City of St. John’s

City of St. John’s

Municipal Election 2025

What are you voting for in the municipal election?


If you live in St. John’s (before September 2, 2025), you can vote in the City of St. John’s Municipal Election.

Use this page to find who is eligible to vote, links to register to vote and how to find your ward.



Voter Information

Who is running? Find the candidates here

Who Votes: All eligible NL residents

  • Canadian citizen
  • 18 years or older on the day of the election
  • Residents of St. John’s for 30+ days before election day

How to Vote

Ways to Vote:

  • Vote by Mail: Vote-by-mail kits (registration required)
  • Wait until Election Day on October 2, 2025 and vote in-person


Why your vote matters

These decisions shape your daily life: snow clearing, local roads, garbage and recycling, water, parks, transit, permits, and by-laws.




What are you voting for?

  • City Council is the group that makes local rules and decisions for St. John’s.
  • It’s the City’s main governing and law-making body. 
  • St. John’s City Council has 11 members:
    • the Mayor,
    • Deputy Mayor,
    • 5 Ward Councillors (each speaks for a specific area of the city), and
    • 4 Councillors-at-Large (speak for the whole city)

City staff run day-to-day services (snow clearing, water, permits, parks, etc.) through different departments, guided by the decisions Council makes.

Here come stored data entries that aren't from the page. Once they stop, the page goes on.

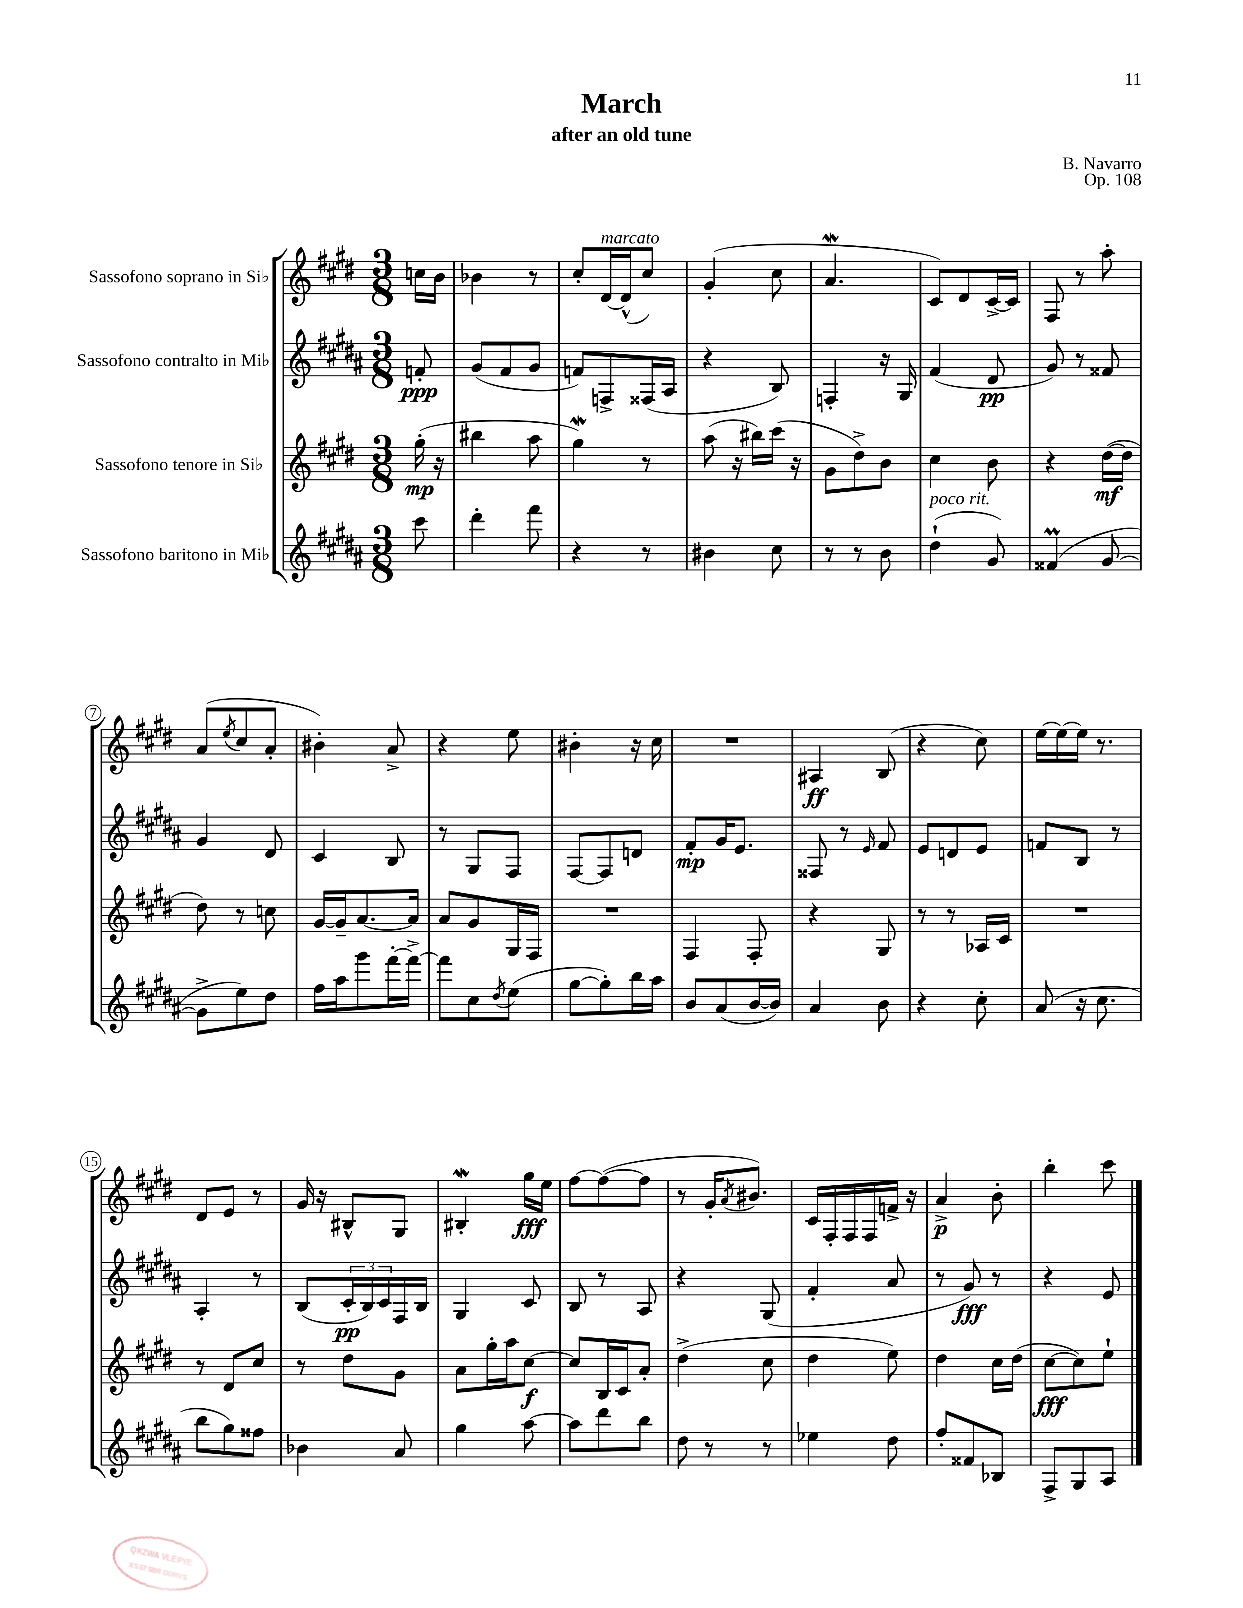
\header { title = "March" composer = "B. Navarro" subtitle = "after an old tune" opus = "Op. 108" }
<<
\new StaffGroup <<
\new Staff = "s0" \with { instrumentName = "Sassofono soprano in Sib" } {
    \clef treble \key e \major \numericTimeSignature \time 3/8 \partial 8
    c''16 b'16 |
    bes'4 r8 |
    cis''8-. dis'16~^\markup { \italic "marcato" } dis'16-^( cis''8) |
    gis'4-.( cis''8 |
    a'4.\mordent |
    cis'8) dis'8 cis'16~-> cis'16 |
    fis8 r8 a''8-. |
    a'8( \acciaccatura { e''8 } cis''8 a'8-. |
    bis'4-.) a'8-> |
    r4 e''8 |
    bis'4-. r16 cis''16 |
    R4. |
    ais4\ff b8( |
    r4 cis''8) |
    e''16~ e''16~ e''16 r8. |
    dis'8 e'8 r8 |
    gis'16 r16 bis8-^ gis8 |
    bis4-.\mordent gis''16\fff e''16 |
    fis''8~ fis''8~( fis''8 |
    r8 gis'16-. \acciaccatura { a'8 } bis'8.) |
    cis'16 fis16-. fis16 fis16 f'16-> r16 |
    a'4->\p b'8-. |
    b''4-. cis'''8 \bar "|." |
}
\new Staff = "s1" \with { instrumentName = "Sassofono contralto in Mib" } {
    \clef treble \key b \major \numericTimeSignature \time 3/8 \partial 8
    f'8-.\ppp |
    gis'8( fis'8 gis'8 |
    f'8) f8-> fisis16( ais16 |
    r4 b8) |
    f4-. r16 gis16 |
    fis'4( dis'8\pp |
    gis'8) r8 fisis'8 |
    gis'4 dis'8 |
    cis'4 b8 |
    r8 gis8 fis8 |
    fis8~ fis8 d'8 |
    fis'8-.\mp gis'16 e'8. |
    fisis8 r8 \grace { e'16 } fis'8 |
    e'8 d'8 e'8 |
    f'8 b8 r8 |
    ais4-. r8 |
    b8( \tuplet 3/2 { cis'16-.\pp b16) cis'16 } fis16 b16 |
    gis4 cis'8 |
    b8 r8 ais8 |
    r4 gis8( |
    fis'4-. ais'8 |
    r8 gis'8\fff) r8 |
    r4 e'8 \bar "|." |
}
\new Staff = "s2" \with { instrumentName = "Sassofono tenore in Sib" } {
    \clef treble \key e \major \numericTimeSignature \time 3/8 \partial 8
    gis''16-.\mp( r16 |
    bis''4 a''8 |
    gis''4\mordent) r8 |
    a''8( r16 bis''16) cis'''16( r16 |
    gis'8 dis''8->) b'8 |
    cis''4 b'8 |
    r4 dis''16~\mf( dis''16 |
    dis''8) r8 c''8 |
    gis'16~ gis'16-- a'8.~ a'16 |
    a'8 gis'8 gis16 fis16 |
    R4. |
    fis4 fis8-. |
    r4 gis8 |
    r8 r8 aes16 cis'16 |
    R4. |
    r8 dis'8 cis''8 |
    r8 dis''8 gis'8 |
    a'8 gis''16-. a''16 cis''8~\f |
    cis''8 b16 cis'16 a'8-. |
    dis''4->( cis''8 |
    dis''4 e''8) |
    dis''4 cis''16 dis''16( |
    cis''8~\fff cis''8) e''8-! \bar "|." |
}
\new Staff = "s3" \with { instrumentName = "Sassofono baritono in Mib" } {
    \clef treble \key b \major \numericTimeSignature \time 3/8 \partial 8
    cis'''8 |
    dis'''4-. fis'''8 |
    r4 r8 |
    bis'4 cis''8 |
    r8 r8 b'8 |
    dis''4-!^\markup { \italic "poco rit." }( gis'8) |
    fisis'4\prall( gis'8~ |
    gis'8-> e''8) dis''8 |
    fis''16 ais''16 gis'''8 fis'''16~-. fis'''16~-> |
    fis'''8 cis''8 \acciaccatura { dis''8 } e''8( |
    gis''8~ gis''8-.) b''16 ais''16 |
    b'8 ais'8( b'16~ b'16) |
    ais'4 b'8 |
    r4 cis''8-. |
    ais'8( r16 cis''8. |
    b''8 gis''8) fisis''8 |
    bes'4 ais'8 |
    gis''4 ais''8~ |
    ais''8 dis'''8 b''8 |
    dis''8 r8 r8 |
    ees''4 dis''8 |
    fis''8-. fisis'8 bes8 |
    fis8-> gis8 ais8 \bar "|." |
}
>>
>>
\layout { \context { \Score \override BarNumber.stencil = #(make-stencil-circler 0.1 0.3 ly:text-interface::print) } }
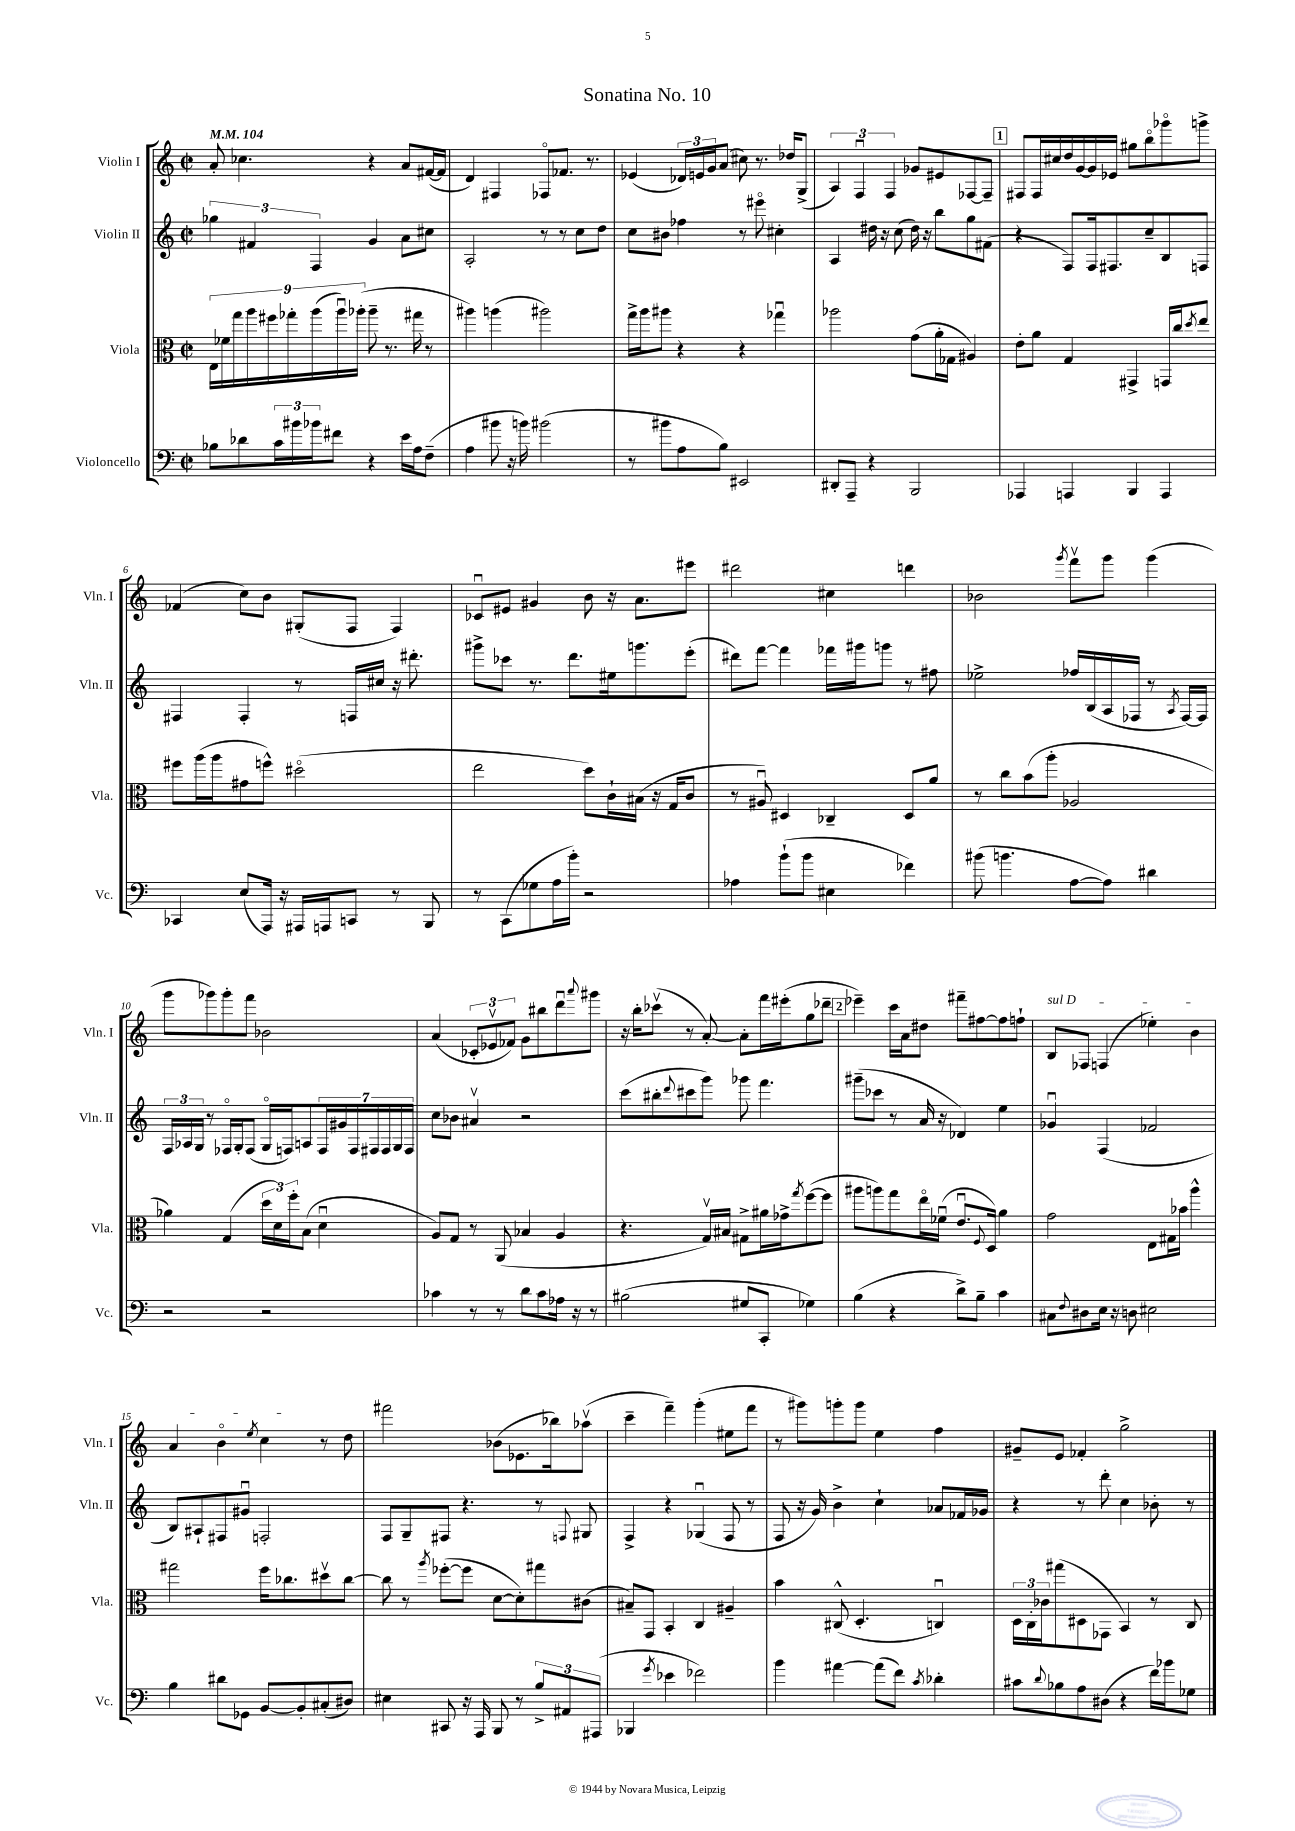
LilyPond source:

\header { title = "Sonatina No. 10" }
<<
\new StaffGroup <<
\new Staff = "s0" \with { instrumentName = "Violin I" shortInstrumentName = "Vln. I" } {
    \clef treble \key c \major \defaultTimeSignature \time 2/2 \tempo 4 = 104
    a'8-. ces''4. r4 a'8 fis'16~( fis'16 |
    d'4) fis4 fes8\flageolet fes'8. r8. |
    ees'4( \tuplet 3/2 { des'16) e'16 g'16 } a'8( cis''8) r8. des''16 g8->( |
    \tuplet 3/2 { a4) f4\downbow f4 } ges'8 eis'8 fes8~ fes8-- |
    \mark \markup { \box "1" } fis8 fis16 cis''16 d''16 g'16~ g'16 ees'16 gis''8 b''8\flageolet ges'''8\flageolet g'''8-> |
    fes'4( c''8) b'8 gis8-.( f8 f4) |
    ces'8\downbow eis'8 gis'4 b'8 r16 a'8. eis'''8 |
    dis'''2 cis''4 d'''4 |
    bes'2 \acciaccatura { g'''8 } f'''8\upbow g'''8 g'''4( |
    g'''8 ges'''8) ges'''8-. f'''8 bes'2 |
    a'4( \tuplet 3/2 { ces'8-. ees'8\upbow fes'8) } g'8 bis''8 d'''8\downbow \appoggiatura { a'''8 } gis'''8 |
    r16 b''16-. ces'''8\upbow( r8 a'8~-.) a'8-. f'''16 eis'''16-.( g''8 des'''8-- |
    \mark \markup { \box "2" } ees'''4--) c'''16 a'16 dis''8 fis'''8-- fis''8~ fis''8 f''8-! |
    \once \override TextSpanner.bound-details.left.text = \markup { \italic "sul D" } b8\startTextSpan fes8 f4( ees''4-.) b'4 |
    a'4 b'4\flageolet \acciaccatura { e''8 } c''4\stopTextSpan r8 d''8 |
    fis'''2 bes'8( ees'8. bes''16) aes''8\upbow( |
    c'''4-- f'''4--) g'''4-.( eis''8 f'''8 |
    r8 gis'''8) g'''8-. g'''8 e''4 f''4 |
    gis'8-- e'8 fes'4-. g''2-> \bar "|." |
}
\new Staff = "s1" \with { instrumentName = "Violin II" shortInstrumentName = "Vln. II" } {
    \clef treble \key c \major \defaultTimeSignature \time 2/2
    \tuplet 3/2 { ges''4 fis'4 f4 } g'4 a'8 cis''8 |
    a2-. r8 r8 c''8 d''8 |
    c''8 bis'8 fes''4 r8 eis'''8\flageolet cis''4-. |
    a4 dis''16 r16 c''8( dis''16) r16 b''8 g''8 fis'8( |
    \mark \markup { \box "1" } r4 f8) f16 fis8. c''8-- b8 f8 |
    fis4 fis4-. r8 f16 cis''16 r16 dis'''8.-. |
    gis'''8-> ces'''8 r8. d'''8. eis''16 g'''8. e'''8-.( |
    dis'''8) f'''8~ f'''4 fes'''16 gis'''16 g'''8 r8 fis''8 |
    ees''2-> fes''16 b16( a16 fes16 r8 \acciaccatura { a8 } fes16~) fes16 |
    \tuplet 3/2 { f16 aes16 g16 } r8 fes16\flageolet g16-. fes8( g16\flageolet f16) a8 \tuplet 7/4 { f16 gis'16 f16 fis16 fis16 g16 fis16 } |
    c''8 bes'8 ais'4\upbow r2 |
    c'''8( bis''8-. \appoggiatura { d'''8 } cis'''8 g'''8) ges'''8 f'''4. |
    \mark \markup { \box "2" } gis'''8--( ces'''8 r8 a'16 r16 des'4) e''4 |
    ges'4\downbow f4( fes'2 |
    b8) ais8-! fis8 gis'8\downbow f2-. |
    f8 g8-- fis8 r4. r8 \appoggiatura { f8 } gis8 |
    f4-> r4 ges4\downbow( f8 r8 |
    f8 r16 g'16) b'4-> c''4-! aes'8 fes'16 ges'16 |
    r4 r8 d'''8-. c''4 bes'8-. r8 \bar "|." |
}
\new Staff = "s2" \with { instrumentName = "Viola" shortInstrumentName = "Vla." } {
    \clef alto \key c \major \defaultTimeSignature \time 2/2
    \tuplet 9/8 { e16 fes'16 g''16 a''16 fis''16 ges''16-. a''16( a''16\downbow) aes''16-.( } aes''8-- r8. gis''16 r8 |
    ais''4) a''4( ais''2) |
    g''16-> a''16 ais''8 r4 r4 ges''4\downbow |
    aes''2 g'8( a'16-. ges16 ais4) |
    \mark \markup { \box "1" } e'8-. a'8 g4 gis,4-> g,16 c''16 \acciaccatura { d''8 } e''8 |
    fis''8 a''16( a''16 gis'8 f''8-^) dis''2\flageolet( |
    e''2 d''8) c'16-! bis16( r16 g16 c'8 |
    r8 ais8\downbow) dis4 ces4-- dis8 a'8 |
    r8 c''8 b'8( a''8-. aes2 |
    aes'4) g4( \tuplet 3/2 { d''16 d'16) f''16-. } b8( d'4\downbow |
    a8) g8 r8 a,8( bes4 a4 |
    r4. g16\upbow) bis16 gis8-> ais'16 ges'16-> \acciaccatura { g''8 } f''8~( f''8 |
    \mark \markup { \box "2" } ais''8 a''8) g''8 e''16\flageolet fes'16\downbow( e'8.\downbow \appoggiatura { f8 } d16) a'4 |
    g'2 e8 gis16 bes'16 a''4-^ |
    gis''2 f''16 ces''8. dis''8\upbow ces''8~ |
    ces''8 r8 \acciaccatura { a''8 } fes''8~-.( fes''8 d'8~ d'8-.) gis''8 cis'8( |
    bis8--) g,8 b,4-. c4 ais4-- |
    b'4 cis8-^( d4.-. c4\downbow) |
    \tuplet 3/2 { d16 c16-. ces'16 } gis''8( dis8 ges,8 b,4) r8 c8 \bar "|." |
}
\new Staff = "s3" \with { instrumentName = "Violoncello" shortInstrumentName = "Vc." } {
    \clef bass \key c \major \defaultTimeSignature \time 2/2
    bes8 des'8 \tuplet 3/2 { c'16 bis'16 bes'16 } fis'8 r4 e'16 a16 f8--( |
    a4 bis'8 r16 b'16) bis'2( |
    r8 bis'8 a8 b8) eis,2 |
    dis,8-. a,,8-- r4 b,,2 |
    \mark \markup { \box "1" } aes,,4 a,,4 b,,4 a,,4 |
    ces,4 e8( a,,16) r16 ais,,16 a,,16 c,8 r8 b,,8 |
    r8 c,8( ges8 a16 b'16-.) r2 |
    aes4 b'8-!( b'8 eis4 fes'4) |
    bis'8( b'4. a8~ a8) dis'4 |
    r2 r2 |
    ces'4 r8 r8 d'8 ces'8 aes16 r16 r8 |
    bis2( gis8 c,8-. ges4) |
    \mark \markup { \box "2" } b4( r4 d'8->) b8-- c'4 |
    cis8 \appoggiatura { f8 } dis8 e16 r16 d8 eis2 |
    b4 dis'8 ges,8 b,8~ b,8-. cis8-.( dis8) |
    eis4 cis,8 r16 a,,16 b,,8 r8 \tuplet 3/2 { b8-> ais,8 ais,,8( } |
    bes,,4 \acciaccatura { g'8 } ees'4 fes'2) |
    b'4 ais'4~ ais'8( f'8) \acciaccatura { c'8 } des'4-. |
    cis'8 \appoggiatura { d'8 } bes8 a8 dis8( r4 f'16) bes'16 ges8 \bar "|." |
}
>>
>>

  • Makes local rules called by-laws (for things like parking, property standards, heritage, etc.). 
  • Approves the City budget (how money is raised and spent). 
  • Sets policies and directions for city services (roads, snow, parks, development, transit)
  • Mayor (citywide)
  • Ward Councillors (your specific area of the city)
  • Councillors-at-Large who represent the whole city

Your choices help decide how local services are run and which local rules get passed over the next four years. 

Municipal elections are candidate based. There are no parties in this election (no liberal vs. conservative vs. new democrats vs. green, etc.)

  • Ward: your area of the city for voting.
  • Councillor: the person elected to speak and vote for your ward or the whole city.
  • Councillor-at-Large: represents all residents citywide. 
  • By-law: a local rule made by Council. 
  • Policy/Resolution: a decision or direction Council votes on in a meeting.